Serial killer caught in Texas a murder addict, police say
Anchorage, Alaska — Confessed serial killer Israel Keyes was a murder addict who found great enjoyment in taking people's lives, police say.
"Israel Keyes didn't kidnap and kill people because he was crazy, he didn't kidnap and kill people because his deity told him to or because he had a bad childhood. Israel Keyes did this because he got an immense amount of enjoyment out of it, much like an addict gets an immense amount of enjoyment out of drugs," said Anchorage, Alaska, police Detective Monique Doll at a news briefing.
"He was addicted to the feeling he got when he was doing this, addicted to the feel of the hunt and of killing," Doll said.
Keyes killed the last of his known victims, Anchorage coffee stand barista Samantha Koenig, 18, in February. He has confessed to killing at least seven other people: two in Vermont, four in Washington state, and one somewhere on the East Coast.
He committed suicide in his Alaska jail cell earlier this month by slitting his wrist and strangling himself with bedding.
Anchorage police and the FBI gave more details about their interviews with Keyes on Monday in hopes of generating new tips about his crimes. Police said that while he admitted eight murders, there may be at least three more, and that they need the public's help in their investigations.
"We want people to know what kind of person this fellow was so they can help us connect dots and maybe generate connections between missing person cases and Israel Keyes," Anchorage police Chief Mark Mew said.

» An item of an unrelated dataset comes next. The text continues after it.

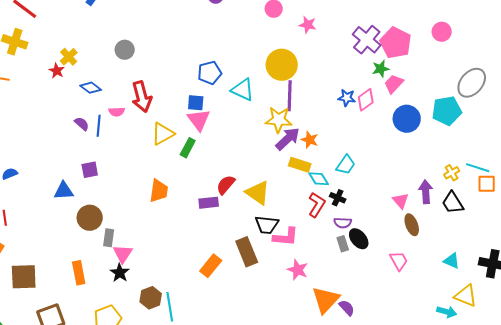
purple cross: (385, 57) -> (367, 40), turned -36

Authorities played a chilling tape Monday in which Keyes talked about how he lay in wait at an Alaska park with a sniper's rifle in hopes of killing a young couple who had parked there. He had his kill zone prepared, with drain cleaner and a shovel at the ready to dissolve and bury the body parts.
"I was gonna do my thing in the parking lot," Keyes said, but an Anchorage patrol officer showed up and checked on the couple. Keyes said he was prepared to kill the officer, too, but aborted his plan when another officer showed up.
"It could've got ugly, but fortunately for the cop guy," he said with a chuckle, "his backup showed up."
"I almost got myself into a lot of trouble on that one," Keyes said. "As soon as his backup showed up I decided I better call it a night."
The incident is indicative of the way Keyes saw himself. Doll described him as "very matter of fact" but comfortable with who he was.
"Israel Keyes never expressed in any way, shape or form that he was ashamed of or regretted his actions," Doll said. "He knew what he was and he was fine with it."
The Anchorage detective also said Keyes took pride "in living this Dr. Jekyll-Mr. Hyde lifestyle," with neither family nor friends suspecting him.
Doll said Keyes researched and read about, but did not emulate, other serial killers, including Ted Bundy, who killed as many as 40 people between 1974 and 1978.
"He was very careful to say he had not patterned himself after any other serial killer," she said. "His ideas were his own. ... That mattered a lot to him."
Those ideas included careful planning and the ability to back off killing plans if variables changed the situation, such as a planned victim with a large dog, or a victim who didn't have a vehicle in which Keyes could evade authorities.
Police said he broke his own rules in the abduction and killing of Koenig. He used her debit card to make an ATM withdrawal that eventually led police to him in Lufkin, Texas.
Mew said Keyes started "to be a bit compulsive toward the end."
Anchorage police Officer Jeff Bell said Keyes' end did not come as the killer thought it would. He envisioned being killed in a gun battle with police during a bank robbery, Bell said.
Besides Koenig, whose body was found in a lake north of Anchorage, authorities have identified only two of Keyes' other victims, Bill and Lorraine Currier of Essex Junction, Vermont.
More clues may come from an illegible, blood-soaked note that was found in Keyes' cell after his suicide. That is being analyzed at the FBI's lab in Quantico, Virginia, Mews said, in hopes of determining what Keyes wrote.
Authorities are asking that anyone who may have information about Keyes get in contact with the FBI at 1-800-CALL-FBI or call their local FBI office.